Assignment
Every line below between the line holding "Kontorfællesskab Svendborg" and the line holding "biến hiện nay phải kể đến thương hiệu", inclusive, should be repeated exactly, and all other lines omitted.

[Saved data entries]
● ● ●
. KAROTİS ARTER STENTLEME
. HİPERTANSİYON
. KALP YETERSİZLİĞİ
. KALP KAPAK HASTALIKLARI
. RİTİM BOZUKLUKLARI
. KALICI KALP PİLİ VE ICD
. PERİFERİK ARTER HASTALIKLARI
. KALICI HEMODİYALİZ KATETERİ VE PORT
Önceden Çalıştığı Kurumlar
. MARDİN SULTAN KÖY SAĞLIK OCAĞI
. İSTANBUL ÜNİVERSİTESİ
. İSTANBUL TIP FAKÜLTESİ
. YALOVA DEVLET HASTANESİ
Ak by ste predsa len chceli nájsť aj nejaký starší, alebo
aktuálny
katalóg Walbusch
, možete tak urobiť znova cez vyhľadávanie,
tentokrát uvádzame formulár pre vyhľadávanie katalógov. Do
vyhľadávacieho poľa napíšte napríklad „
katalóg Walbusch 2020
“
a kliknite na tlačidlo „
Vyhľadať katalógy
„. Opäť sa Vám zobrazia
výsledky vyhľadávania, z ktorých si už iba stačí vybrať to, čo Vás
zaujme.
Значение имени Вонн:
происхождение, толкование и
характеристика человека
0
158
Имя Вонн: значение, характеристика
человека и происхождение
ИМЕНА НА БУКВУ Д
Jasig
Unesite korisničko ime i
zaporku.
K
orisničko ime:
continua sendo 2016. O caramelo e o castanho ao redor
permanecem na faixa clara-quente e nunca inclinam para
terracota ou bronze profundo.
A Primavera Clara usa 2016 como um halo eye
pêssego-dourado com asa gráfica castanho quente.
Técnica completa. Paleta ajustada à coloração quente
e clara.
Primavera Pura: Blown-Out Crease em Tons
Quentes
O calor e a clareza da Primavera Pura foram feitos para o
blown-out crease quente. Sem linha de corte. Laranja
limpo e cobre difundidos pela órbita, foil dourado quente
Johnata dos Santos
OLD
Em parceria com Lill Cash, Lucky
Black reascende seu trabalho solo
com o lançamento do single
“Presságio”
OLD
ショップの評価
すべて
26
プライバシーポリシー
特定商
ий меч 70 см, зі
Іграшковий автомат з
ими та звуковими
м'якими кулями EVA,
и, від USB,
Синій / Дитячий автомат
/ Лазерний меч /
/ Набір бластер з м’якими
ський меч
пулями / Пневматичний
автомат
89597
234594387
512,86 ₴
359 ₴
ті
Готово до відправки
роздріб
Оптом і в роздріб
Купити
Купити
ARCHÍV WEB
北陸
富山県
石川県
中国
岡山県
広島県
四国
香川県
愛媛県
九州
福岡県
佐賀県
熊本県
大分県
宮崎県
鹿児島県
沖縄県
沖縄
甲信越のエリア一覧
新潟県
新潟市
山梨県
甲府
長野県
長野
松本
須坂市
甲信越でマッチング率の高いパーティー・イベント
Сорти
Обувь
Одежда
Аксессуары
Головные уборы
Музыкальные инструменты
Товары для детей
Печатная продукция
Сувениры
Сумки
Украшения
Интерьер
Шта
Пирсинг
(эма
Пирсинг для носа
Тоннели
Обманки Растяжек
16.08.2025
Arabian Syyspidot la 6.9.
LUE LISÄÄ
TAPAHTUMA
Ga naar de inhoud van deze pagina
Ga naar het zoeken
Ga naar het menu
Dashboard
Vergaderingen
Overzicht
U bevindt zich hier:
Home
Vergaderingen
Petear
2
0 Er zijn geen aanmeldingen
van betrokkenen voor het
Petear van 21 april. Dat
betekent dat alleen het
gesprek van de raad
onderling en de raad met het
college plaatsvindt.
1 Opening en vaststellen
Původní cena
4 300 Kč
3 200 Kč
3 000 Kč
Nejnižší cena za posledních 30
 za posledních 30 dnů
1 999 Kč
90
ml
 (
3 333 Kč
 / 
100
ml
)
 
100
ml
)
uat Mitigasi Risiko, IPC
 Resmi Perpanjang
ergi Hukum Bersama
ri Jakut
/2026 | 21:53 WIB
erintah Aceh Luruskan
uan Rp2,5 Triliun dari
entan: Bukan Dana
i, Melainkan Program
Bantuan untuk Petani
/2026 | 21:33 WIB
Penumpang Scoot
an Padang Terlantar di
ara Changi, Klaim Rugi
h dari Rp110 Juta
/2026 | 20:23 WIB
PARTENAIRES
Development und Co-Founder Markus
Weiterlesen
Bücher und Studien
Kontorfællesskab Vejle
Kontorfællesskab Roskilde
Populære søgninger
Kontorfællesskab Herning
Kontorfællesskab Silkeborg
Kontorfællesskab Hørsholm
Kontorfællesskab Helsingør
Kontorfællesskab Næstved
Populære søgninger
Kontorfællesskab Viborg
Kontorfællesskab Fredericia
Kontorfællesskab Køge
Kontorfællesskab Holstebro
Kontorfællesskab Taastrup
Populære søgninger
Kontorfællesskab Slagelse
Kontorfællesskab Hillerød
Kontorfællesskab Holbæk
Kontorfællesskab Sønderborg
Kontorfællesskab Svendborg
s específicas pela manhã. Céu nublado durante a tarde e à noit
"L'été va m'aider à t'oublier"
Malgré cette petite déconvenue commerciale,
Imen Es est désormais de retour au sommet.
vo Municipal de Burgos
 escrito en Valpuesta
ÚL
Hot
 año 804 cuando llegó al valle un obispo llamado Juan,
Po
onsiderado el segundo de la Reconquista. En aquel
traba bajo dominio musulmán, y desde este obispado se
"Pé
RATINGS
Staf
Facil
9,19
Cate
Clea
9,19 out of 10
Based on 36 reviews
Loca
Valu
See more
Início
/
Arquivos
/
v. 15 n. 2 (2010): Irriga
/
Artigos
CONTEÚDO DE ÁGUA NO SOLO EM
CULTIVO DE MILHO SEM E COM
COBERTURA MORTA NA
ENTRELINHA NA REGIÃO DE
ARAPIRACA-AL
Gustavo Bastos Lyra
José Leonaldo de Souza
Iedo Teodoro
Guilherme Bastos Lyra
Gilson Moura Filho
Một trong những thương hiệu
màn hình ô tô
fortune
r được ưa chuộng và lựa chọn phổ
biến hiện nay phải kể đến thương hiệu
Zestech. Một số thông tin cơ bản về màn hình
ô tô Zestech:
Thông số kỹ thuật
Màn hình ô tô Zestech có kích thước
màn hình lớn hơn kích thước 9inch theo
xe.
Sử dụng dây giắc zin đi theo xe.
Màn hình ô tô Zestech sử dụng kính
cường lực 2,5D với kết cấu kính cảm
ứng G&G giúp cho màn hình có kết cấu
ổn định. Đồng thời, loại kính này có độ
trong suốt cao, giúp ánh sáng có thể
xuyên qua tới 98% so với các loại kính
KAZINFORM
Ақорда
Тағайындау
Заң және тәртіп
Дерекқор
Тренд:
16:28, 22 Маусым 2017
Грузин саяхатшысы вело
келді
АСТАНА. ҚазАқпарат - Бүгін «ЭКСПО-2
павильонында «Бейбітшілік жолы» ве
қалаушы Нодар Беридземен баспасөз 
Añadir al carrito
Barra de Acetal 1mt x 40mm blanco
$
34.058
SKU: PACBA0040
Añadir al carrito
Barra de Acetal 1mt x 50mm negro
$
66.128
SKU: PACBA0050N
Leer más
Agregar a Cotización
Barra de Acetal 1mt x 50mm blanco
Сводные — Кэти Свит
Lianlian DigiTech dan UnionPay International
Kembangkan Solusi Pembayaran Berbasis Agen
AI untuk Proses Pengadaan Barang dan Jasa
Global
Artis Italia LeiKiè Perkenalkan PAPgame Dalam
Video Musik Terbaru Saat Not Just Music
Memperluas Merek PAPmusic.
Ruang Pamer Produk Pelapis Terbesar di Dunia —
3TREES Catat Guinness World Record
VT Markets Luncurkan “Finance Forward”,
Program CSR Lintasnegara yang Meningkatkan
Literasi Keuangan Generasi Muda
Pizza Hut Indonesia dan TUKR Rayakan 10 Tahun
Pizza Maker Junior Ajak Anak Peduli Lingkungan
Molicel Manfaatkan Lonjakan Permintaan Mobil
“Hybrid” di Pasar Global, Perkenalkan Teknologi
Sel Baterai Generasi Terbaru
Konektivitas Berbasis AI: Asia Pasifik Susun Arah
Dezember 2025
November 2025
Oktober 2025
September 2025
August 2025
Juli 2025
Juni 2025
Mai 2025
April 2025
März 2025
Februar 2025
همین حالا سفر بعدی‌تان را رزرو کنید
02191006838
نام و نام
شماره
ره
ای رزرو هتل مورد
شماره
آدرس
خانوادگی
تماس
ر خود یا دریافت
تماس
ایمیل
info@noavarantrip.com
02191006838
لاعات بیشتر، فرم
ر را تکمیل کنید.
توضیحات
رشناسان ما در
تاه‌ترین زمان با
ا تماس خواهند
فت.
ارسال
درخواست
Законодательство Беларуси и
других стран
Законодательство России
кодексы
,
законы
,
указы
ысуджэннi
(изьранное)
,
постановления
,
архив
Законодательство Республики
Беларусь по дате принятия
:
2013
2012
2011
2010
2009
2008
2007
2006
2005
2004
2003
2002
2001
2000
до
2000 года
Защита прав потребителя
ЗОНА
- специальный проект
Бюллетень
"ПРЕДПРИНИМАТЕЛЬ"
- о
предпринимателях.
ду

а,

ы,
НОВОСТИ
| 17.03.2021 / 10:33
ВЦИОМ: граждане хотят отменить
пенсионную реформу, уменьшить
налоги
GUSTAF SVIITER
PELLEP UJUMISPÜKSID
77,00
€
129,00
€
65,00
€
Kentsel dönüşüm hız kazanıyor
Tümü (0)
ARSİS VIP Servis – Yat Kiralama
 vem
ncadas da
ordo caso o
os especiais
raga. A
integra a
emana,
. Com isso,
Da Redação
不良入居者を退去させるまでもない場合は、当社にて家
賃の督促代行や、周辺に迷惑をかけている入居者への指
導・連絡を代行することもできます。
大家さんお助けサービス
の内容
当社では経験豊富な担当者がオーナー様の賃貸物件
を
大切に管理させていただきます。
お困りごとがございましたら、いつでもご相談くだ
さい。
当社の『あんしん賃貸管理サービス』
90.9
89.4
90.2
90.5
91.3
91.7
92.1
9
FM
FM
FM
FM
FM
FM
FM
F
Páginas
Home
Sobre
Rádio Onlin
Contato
● ● ●
Answer section
Kontorfællesskab Svendborg
s específicas pela manhã. Céu nublado durante a tarde e à noit
"L'été va m'aider à t'oublier"
Malgré cette petite déconvenue commerciale,
Imen Es est désormais de retour au sommet.
vo Municipal de Burgos
 escrito en Valpuesta
ÚL
Hot
 año 804 cuando llegó al valle un obispo llamado Juan,
Po
onsiderado el segundo de la Reconquista. En aquel
traba bajo dominio musulmán, y desde este obispado se
"Pé
RATINGS
Staf
Facil
9,19
Cate
Clea
9,19 out of 10
Based on 36 reviews
Loca
Valu
See more
Início
/
Arquivos
/
v. 15 n. 2 (2010): Irriga
/
Artigos
CONTEÚDO DE ÁGUA NO SOLO EM
CULTIVO DE MILHO SEM E COM
COBERTURA MORTA NA
ENTRELINHA NA REGIÃO DE
ARAPIRACA-AL
Gustavo Bastos Lyra
José Leonaldo de Souza
Iedo Teodoro
Guilherme Bastos Lyra
Gilson Moura Filho
Một trong những thương hiệu
màn hình ô tô
fortune
r được ưa chuộng và lựa chọn phổ
biến hiện nay phải kể đến thương hiệu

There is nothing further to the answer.